2012 | Jonas S Almeida, Alexander Grüneberg, Wolfgang Maass and Susana Vinga
This paper presents a novel approach to sequence alignment using fractal MapReduce decomposition. The method, called Universal Sequence Map (USM), allows for the alignment of sequences without relying on dynamic programming. Instead, it uses a fractal representation technique known as Chaos Game Representation (CGR) to encode sequences as numerical coordinates. These coordinates are then used to calculate the length of the longest similar segment between two sequences, without the need for dynamic programming.
The USM approach is implemented using a browser-based application (webApp) and an open-source JavaScript library (usm.js). The webApp allows users to interact with the USM method, while the library provides the underlying functionality for sequence encoding, decoding, and distance calculation. The method is particularly effective for large-scale genomic data analysis, as it can be parallelized and distributed across multiple computing nodes.
The USM method is based on the concept of iterated maps, which are used to generate numerical coordinates for sequences. These coordinates are then used to calculate the similarity between sequences. The method is compared to traditional dynamic programming approaches and is shown to be more efficient and scalable for large datasets.
The paper also discusses the implementation of the USM method in JavaScript, highlighting the advantages of using a functional programming language for this type of computation. The method is demonstrated using a variety of examples, including the alignment of short sequences and full genomes. The results show that the USM method can be used to align sequences efficiently and accurately, even for very long sequences.

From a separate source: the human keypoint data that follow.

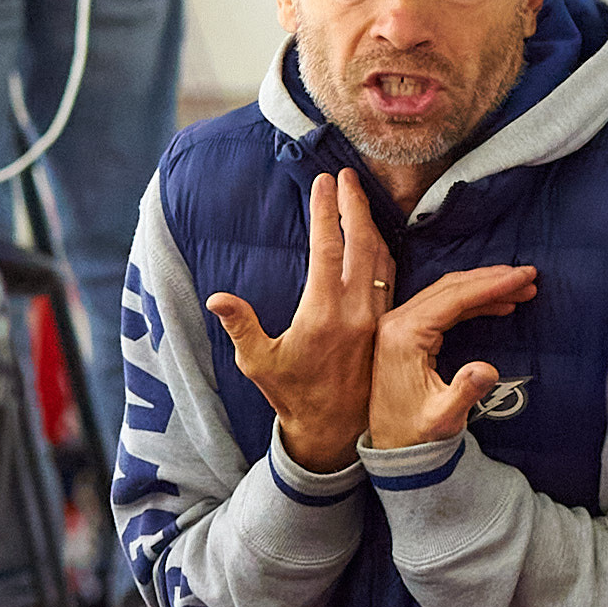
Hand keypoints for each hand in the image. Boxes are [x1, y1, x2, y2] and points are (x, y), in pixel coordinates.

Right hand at [206, 170, 391, 471]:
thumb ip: (241, 326)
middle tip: (345, 174)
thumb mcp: (258, 364)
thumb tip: (217, 298)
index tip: (322, 182)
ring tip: (359, 196)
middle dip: (353, 204)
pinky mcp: (384, 325)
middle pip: (361, 242)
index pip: (327, 247)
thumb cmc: (292, 397)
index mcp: (324, 313)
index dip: (325, 211)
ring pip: (381, 257)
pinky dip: (383, 249)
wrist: (334, 432)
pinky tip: (376, 237)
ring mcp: (374, 317)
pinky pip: (390, 277)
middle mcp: (355, 311)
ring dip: (371, 222)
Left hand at [368, 265, 538, 451]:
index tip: (524, 276)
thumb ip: (464, 392)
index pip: (454, 298)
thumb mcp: (443, 419)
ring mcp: (400, 326)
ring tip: (521, 289)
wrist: (392, 448)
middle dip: (492, 280)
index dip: (492, 285)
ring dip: (485, 288)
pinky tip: (498, 305)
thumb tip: (487, 369)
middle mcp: (397, 323)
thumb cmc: (416, 436)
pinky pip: (443, 307)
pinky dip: (473, 302)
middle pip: (451, 287)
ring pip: (448, 293)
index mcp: (404, 336)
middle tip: (529, 277)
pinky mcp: (406, 334)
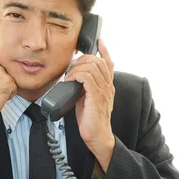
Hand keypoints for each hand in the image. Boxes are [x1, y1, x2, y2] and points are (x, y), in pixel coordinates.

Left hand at [65, 39, 115, 171]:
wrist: (97, 136)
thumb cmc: (90, 120)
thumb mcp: (87, 99)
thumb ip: (84, 87)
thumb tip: (73, 78)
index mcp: (107, 86)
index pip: (109, 63)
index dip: (104, 51)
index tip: (99, 42)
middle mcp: (108, 86)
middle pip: (99, 61)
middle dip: (83, 58)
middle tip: (72, 66)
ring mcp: (103, 91)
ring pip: (92, 66)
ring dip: (77, 67)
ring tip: (69, 75)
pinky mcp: (96, 96)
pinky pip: (87, 77)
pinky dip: (76, 75)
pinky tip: (69, 81)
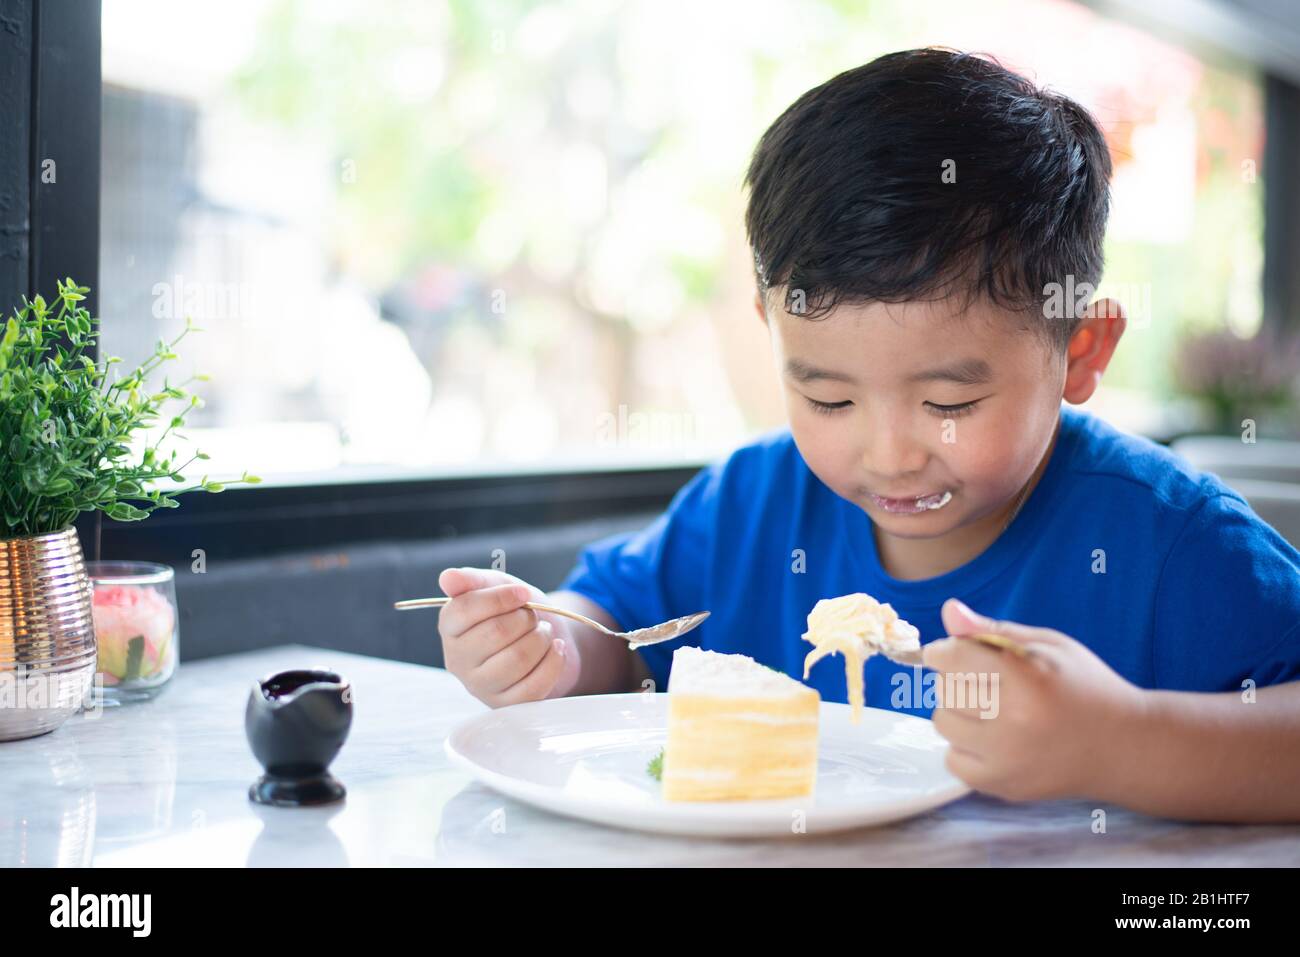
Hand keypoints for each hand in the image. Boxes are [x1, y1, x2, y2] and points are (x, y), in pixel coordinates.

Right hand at [437, 567, 580, 706]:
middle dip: (525, 618)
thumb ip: (472, 580)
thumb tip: (448, 577)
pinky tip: (556, 649)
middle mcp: (458, 659)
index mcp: (450, 627)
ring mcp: (480, 686)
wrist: (544, 639)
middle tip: (532, 616)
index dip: (501, 597)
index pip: (465, 609)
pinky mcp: (506, 705)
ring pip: (518, 659)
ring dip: (541, 639)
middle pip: (496, 633)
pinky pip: (534, 686)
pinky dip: (554, 661)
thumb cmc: (515, 611)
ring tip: (543, 632)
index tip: (523, 593)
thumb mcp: (496, 586)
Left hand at [920, 597, 1148, 802]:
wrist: (1125, 746)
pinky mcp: (1004, 785)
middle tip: (985, 682)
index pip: (952, 658)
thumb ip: (993, 629)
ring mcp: (1007, 758)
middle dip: (955, 678)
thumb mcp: (1049, 645)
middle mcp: (1014, 720)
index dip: (944, 650)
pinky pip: (953, 761)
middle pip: (944, 689)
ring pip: (943, 723)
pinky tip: (991, 738)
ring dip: (958, 713)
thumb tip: (949, 611)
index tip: (948, 652)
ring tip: (990, 710)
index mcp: (1027, 677)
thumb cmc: (1086, 687)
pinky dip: (964, 748)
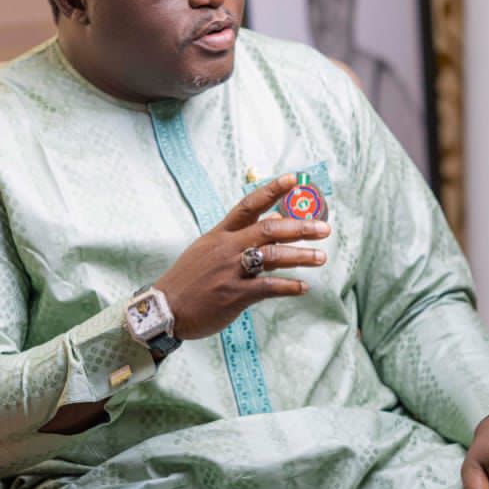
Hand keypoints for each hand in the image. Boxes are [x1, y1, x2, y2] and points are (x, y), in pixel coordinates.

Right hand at [156, 174, 330, 339]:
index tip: (293, 179)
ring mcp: (231, 271)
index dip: (272, 190)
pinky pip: (268, 286)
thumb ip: (235, 239)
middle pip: (268, 229)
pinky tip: (303, 287)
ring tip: (321, 257)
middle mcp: (227, 248)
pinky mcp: (234, 294)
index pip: (248, 205)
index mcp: (220, 234)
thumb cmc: (188, 280)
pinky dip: (289, 286)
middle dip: (299, 227)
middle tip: (324, 229)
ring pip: (272, 256)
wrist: (165, 309)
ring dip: (301, 256)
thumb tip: (267, 227)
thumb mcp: (206, 250)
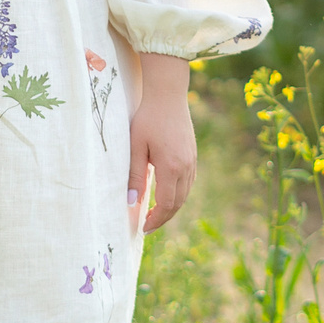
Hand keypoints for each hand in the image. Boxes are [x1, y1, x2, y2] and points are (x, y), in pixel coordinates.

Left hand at [127, 52, 196, 232]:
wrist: (167, 95)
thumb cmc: (147, 118)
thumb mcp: (136, 146)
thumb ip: (135, 175)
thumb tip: (131, 202)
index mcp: (171, 167)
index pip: (167, 204)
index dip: (156, 219)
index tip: (143, 228)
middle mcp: (186, 167)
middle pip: (178, 203)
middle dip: (163, 218)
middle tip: (148, 226)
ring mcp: (192, 161)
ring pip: (185, 194)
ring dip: (171, 208)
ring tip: (156, 215)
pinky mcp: (192, 155)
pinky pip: (188, 183)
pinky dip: (178, 195)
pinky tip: (167, 195)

The study concludes that the USM method provides a scalable and efficient alternative to traditional sequence alignment methods. It is particularly well-suited for large-scale genomic data analysis, where the volume of data is too large for traditional methods to handle. The method is implemented in JavaScript, making it accessible and easy to use for a wide range of applications.This paper presents a novel approach to sequence alignment using fractal MapReduce decomposition. The method, called Universal Sequence Map (USM), allows for the alignment of sequences without relying on dynamic programming. Instead, it uses a fractal representation technique known as Chaos Game Representation (CGR) to encode sequences as numerical coordinates. These coordinates are then used to calculate the length of the longest similar segment between two sequences, without the need for dynamic programming.

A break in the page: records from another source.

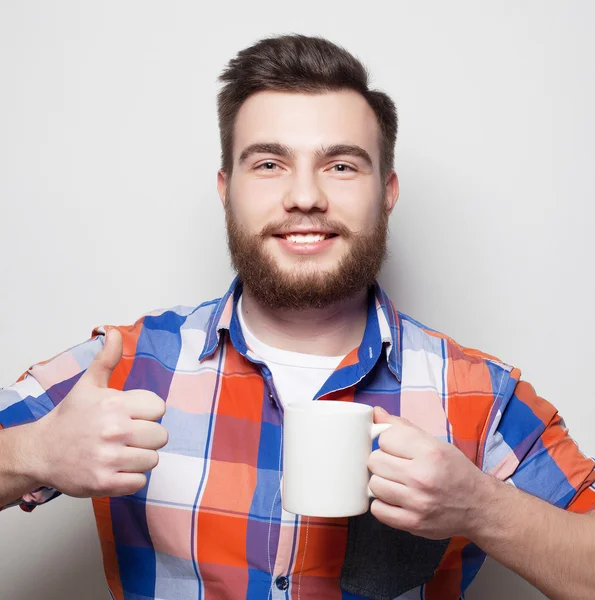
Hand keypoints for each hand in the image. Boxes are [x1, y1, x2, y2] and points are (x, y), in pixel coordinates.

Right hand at [30, 328, 168, 497]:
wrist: (42, 451)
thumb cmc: (70, 418)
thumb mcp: (89, 384)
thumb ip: (107, 358)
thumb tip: (114, 332)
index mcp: (115, 404)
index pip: (159, 408)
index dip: (148, 413)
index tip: (132, 415)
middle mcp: (114, 430)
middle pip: (160, 436)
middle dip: (146, 437)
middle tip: (126, 436)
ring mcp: (109, 458)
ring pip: (152, 460)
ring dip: (139, 458)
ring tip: (120, 452)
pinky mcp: (105, 483)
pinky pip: (140, 482)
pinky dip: (131, 478)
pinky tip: (115, 468)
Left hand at [368, 406, 490, 539]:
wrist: (479, 507)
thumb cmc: (455, 471)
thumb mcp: (434, 443)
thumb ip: (402, 427)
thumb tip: (375, 413)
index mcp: (429, 452)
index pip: (385, 438)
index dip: (388, 441)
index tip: (396, 447)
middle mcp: (422, 477)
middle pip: (375, 461)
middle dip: (382, 461)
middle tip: (396, 466)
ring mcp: (417, 503)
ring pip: (373, 485)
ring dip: (382, 483)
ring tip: (396, 483)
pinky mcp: (412, 523)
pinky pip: (377, 510)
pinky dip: (383, 504)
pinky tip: (396, 499)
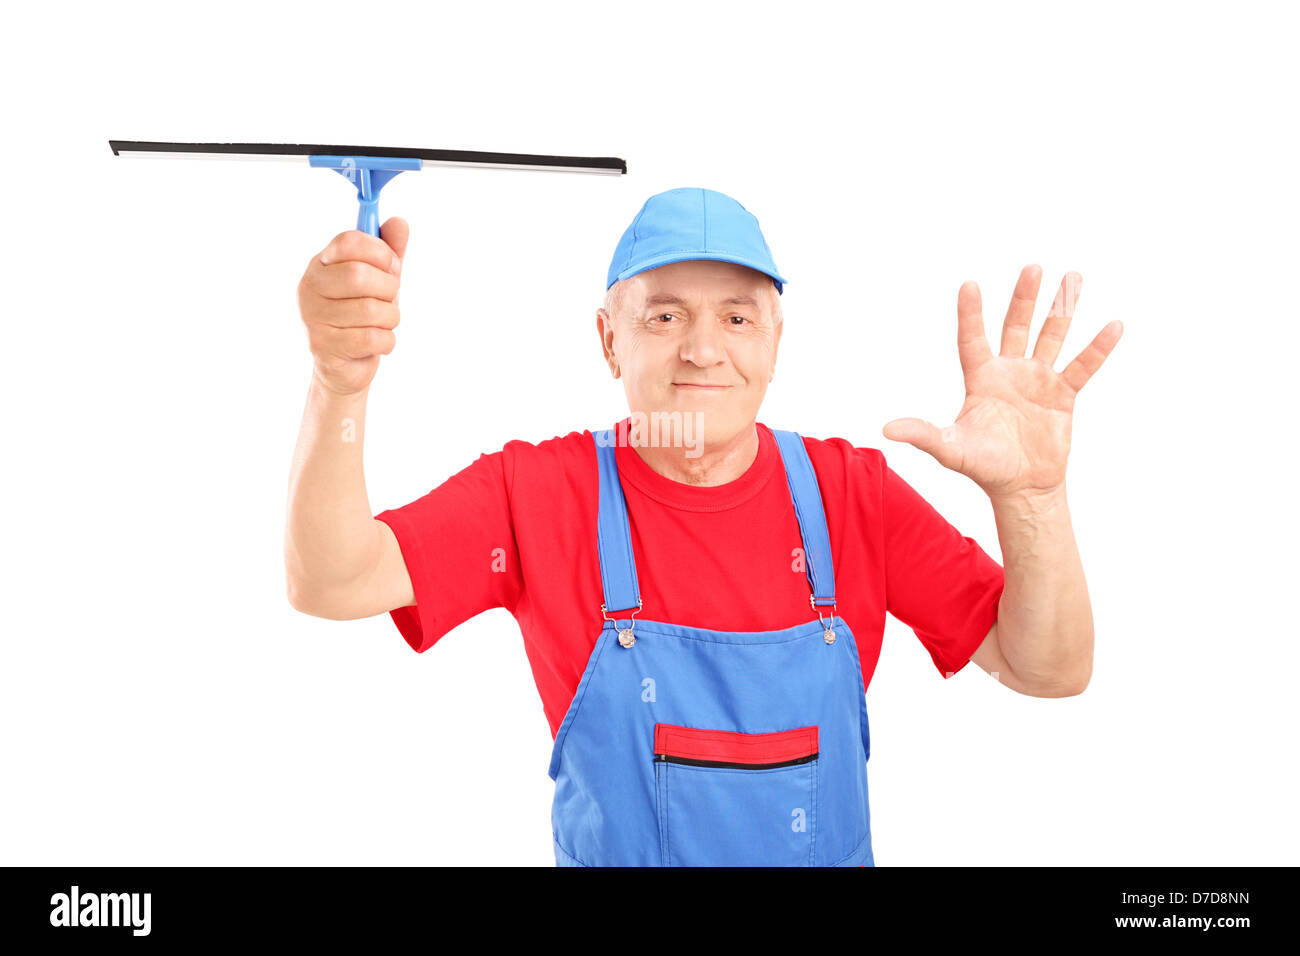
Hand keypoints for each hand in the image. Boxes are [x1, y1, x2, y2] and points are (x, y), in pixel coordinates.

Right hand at [298, 217, 408, 395]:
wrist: (343, 368)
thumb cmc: (361, 318)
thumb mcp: (378, 281)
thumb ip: (388, 252)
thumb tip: (399, 222)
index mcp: (321, 264)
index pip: (349, 241)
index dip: (380, 251)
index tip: (391, 265)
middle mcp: (310, 287)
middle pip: (360, 275)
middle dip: (389, 288)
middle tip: (390, 299)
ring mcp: (313, 317)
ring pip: (371, 310)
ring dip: (390, 319)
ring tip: (383, 324)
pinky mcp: (323, 346)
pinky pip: (371, 338)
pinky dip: (386, 342)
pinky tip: (378, 343)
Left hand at [882, 265, 1121, 500]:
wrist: (1021, 487)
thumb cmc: (983, 466)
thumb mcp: (950, 450)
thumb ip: (923, 435)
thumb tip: (886, 430)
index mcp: (980, 379)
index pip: (973, 340)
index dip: (971, 315)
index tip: (969, 285)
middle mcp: (1009, 371)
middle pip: (1016, 326)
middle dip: (1024, 298)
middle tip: (1032, 267)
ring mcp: (1038, 379)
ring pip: (1051, 336)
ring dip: (1061, 309)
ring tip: (1072, 277)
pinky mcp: (1063, 394)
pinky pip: (1082, 367)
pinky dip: (1098, 348)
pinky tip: (1113, 325)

The USM approach is implemented using a browser-based application (webApp) and an open-source JavaScript library (usm.js). The webApp allows users to interact with the USM method, while the library provides the underlying functionality for sequence encoding, decoding, and distance calculation. The method is particularly effective for large-scale genomic data analysis, as it can be parallelized and distributed across multiple computing nodes.
The USM method is based on the concept of iterated maps, which are used to generate numerical coordinates for sequences. These coordinates are then used to calculate the similarity between sequences. The method is compared to traditional dynamic programming approaches and is shown to be more efficient and scalable for large datasets.
The paper also discusses the implementation of the USM method in JavaScript, highlighting the advantages of using a functional programming language for this type of computation. The method is demonstrated using a variety of examples, including the alignment of short sequences and full genomes. The results show that the USM method can be used to align sequences efficiently and accurately, even for very long sequences.
The study concludes that the USM method provides a scalable and efficient alternative to traditional sequence alignment methods. It is particularly well-suited for large-scale genomic data analysis, where the volume of data is too large for traditional methods to handle. The method is implemented in JavaScript, making it accessible and easy to use for a wide range of applications.